Rather than work by season, Symons gets inspiration from her own collection of vintage textiles, which she reworks into modern pieces. Recent creations include a chic strapless cocktail dress made from an embroidered '40s kimono decorated with a gold embroidered peacock. A piece of white crochet from the '60s has been transformed into an off-the-shoulder dress that wouldn't look out of place in Saint-Tropez.
"This is where I try to break the barrier. My family, for example, find it difficult to buy vintage off the racks, but this way makes it more accessible. The silhouettes can suit anyone and are more contemporary than just buying a straight vintage piece," she says.
Vintage clothing will only continue to grow in popularity in Asia as customers become more educated.

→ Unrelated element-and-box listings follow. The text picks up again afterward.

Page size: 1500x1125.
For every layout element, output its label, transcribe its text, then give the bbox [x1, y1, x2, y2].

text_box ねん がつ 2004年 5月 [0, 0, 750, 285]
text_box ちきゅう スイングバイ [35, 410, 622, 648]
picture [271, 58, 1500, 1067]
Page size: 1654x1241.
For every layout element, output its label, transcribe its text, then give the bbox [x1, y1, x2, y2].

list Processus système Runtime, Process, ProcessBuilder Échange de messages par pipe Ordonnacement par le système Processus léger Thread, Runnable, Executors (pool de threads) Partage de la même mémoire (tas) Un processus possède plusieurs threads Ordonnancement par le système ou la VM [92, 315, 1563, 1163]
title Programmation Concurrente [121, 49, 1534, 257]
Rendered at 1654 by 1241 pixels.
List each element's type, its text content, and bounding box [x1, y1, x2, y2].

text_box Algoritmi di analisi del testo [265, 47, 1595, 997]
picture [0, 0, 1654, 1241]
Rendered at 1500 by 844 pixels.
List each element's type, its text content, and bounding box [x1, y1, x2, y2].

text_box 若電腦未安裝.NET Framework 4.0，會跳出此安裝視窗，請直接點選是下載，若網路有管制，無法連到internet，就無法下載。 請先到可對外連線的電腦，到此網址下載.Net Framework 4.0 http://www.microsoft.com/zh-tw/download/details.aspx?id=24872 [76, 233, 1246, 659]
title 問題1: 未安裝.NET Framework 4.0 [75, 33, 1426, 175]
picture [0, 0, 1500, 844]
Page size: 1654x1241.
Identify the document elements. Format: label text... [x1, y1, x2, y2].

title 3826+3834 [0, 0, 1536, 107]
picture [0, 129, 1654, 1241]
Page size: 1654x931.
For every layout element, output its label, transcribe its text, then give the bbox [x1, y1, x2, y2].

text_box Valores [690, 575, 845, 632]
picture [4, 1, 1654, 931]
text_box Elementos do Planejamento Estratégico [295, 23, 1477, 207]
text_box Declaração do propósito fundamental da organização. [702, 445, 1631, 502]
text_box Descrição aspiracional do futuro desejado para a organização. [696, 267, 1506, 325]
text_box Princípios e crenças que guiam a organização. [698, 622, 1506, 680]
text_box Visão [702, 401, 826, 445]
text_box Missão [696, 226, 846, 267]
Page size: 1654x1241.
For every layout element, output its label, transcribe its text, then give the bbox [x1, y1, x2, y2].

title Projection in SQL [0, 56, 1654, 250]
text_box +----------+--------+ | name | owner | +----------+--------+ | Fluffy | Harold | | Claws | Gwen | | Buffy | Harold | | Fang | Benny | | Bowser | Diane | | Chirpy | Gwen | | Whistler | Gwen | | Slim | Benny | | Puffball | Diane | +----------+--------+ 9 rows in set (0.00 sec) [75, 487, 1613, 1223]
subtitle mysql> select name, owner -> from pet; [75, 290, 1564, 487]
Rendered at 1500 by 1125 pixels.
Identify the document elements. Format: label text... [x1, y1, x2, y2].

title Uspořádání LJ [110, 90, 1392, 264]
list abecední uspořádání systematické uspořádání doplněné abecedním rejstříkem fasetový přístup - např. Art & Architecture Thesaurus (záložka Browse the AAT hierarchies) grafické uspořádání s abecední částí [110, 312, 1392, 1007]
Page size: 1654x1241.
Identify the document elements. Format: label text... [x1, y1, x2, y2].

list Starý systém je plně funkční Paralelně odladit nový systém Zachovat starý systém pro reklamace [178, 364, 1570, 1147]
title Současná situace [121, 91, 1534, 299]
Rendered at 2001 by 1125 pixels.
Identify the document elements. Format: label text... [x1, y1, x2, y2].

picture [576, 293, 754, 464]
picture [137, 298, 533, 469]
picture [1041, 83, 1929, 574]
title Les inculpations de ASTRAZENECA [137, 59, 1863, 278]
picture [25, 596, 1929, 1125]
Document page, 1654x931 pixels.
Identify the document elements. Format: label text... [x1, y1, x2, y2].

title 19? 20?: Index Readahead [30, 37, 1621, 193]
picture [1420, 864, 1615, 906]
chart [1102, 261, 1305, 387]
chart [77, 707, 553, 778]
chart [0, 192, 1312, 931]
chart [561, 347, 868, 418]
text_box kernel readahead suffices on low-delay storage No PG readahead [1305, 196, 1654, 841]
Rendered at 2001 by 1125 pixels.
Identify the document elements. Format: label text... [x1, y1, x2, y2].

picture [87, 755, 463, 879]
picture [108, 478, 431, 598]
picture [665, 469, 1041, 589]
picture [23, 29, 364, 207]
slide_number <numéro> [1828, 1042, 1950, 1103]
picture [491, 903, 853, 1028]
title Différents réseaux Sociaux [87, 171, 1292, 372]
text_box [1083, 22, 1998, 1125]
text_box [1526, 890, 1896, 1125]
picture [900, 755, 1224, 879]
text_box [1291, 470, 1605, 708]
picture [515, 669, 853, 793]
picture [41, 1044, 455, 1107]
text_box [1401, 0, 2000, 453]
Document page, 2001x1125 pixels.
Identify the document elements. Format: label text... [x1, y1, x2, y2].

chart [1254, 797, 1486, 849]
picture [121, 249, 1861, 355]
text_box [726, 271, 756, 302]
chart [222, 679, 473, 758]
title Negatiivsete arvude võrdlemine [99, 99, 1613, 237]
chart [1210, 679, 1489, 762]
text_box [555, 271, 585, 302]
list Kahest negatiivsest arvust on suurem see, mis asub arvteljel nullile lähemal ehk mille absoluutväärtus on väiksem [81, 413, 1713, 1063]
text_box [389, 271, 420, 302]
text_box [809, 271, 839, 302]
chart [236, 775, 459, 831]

"Now that people are used to collecting Birkins, Chanels and Rolexes, they understand there is a collectability of things of other times. The more access to vintage we have here, the more that search for something unique will become part of what is luxury is. Vintage will be about owning something that is a step up," says Tait Tolani.
Tips for first-time buyers
Know what suits you. Choose items you love or that look good on you, regardless of age or brand. If it doesn't fit your personal style you won't wear it.
Do your research. There is plenty of information available on the internet, but keep in mind that many factors can affect the value of a vintage piece, from rarity and market trends to condition and provenance.
Choose a reputable dealer. As with buying branded goods authenticity is integral. Avoid shopping online, which is rife with fakes. A specialist can also help you procure a specific item.
Invest in classics. In the vintage world there are core staples that will always keep their value, such as an iconic Chanel blazer or pair of vintage 501 jeans.
Treat your items with TLC. Never dry clean vintage clothes and stay away from knits, which tend to absorb smells.
Watches should be stored in their original boxes and bags in their cloth dustbags.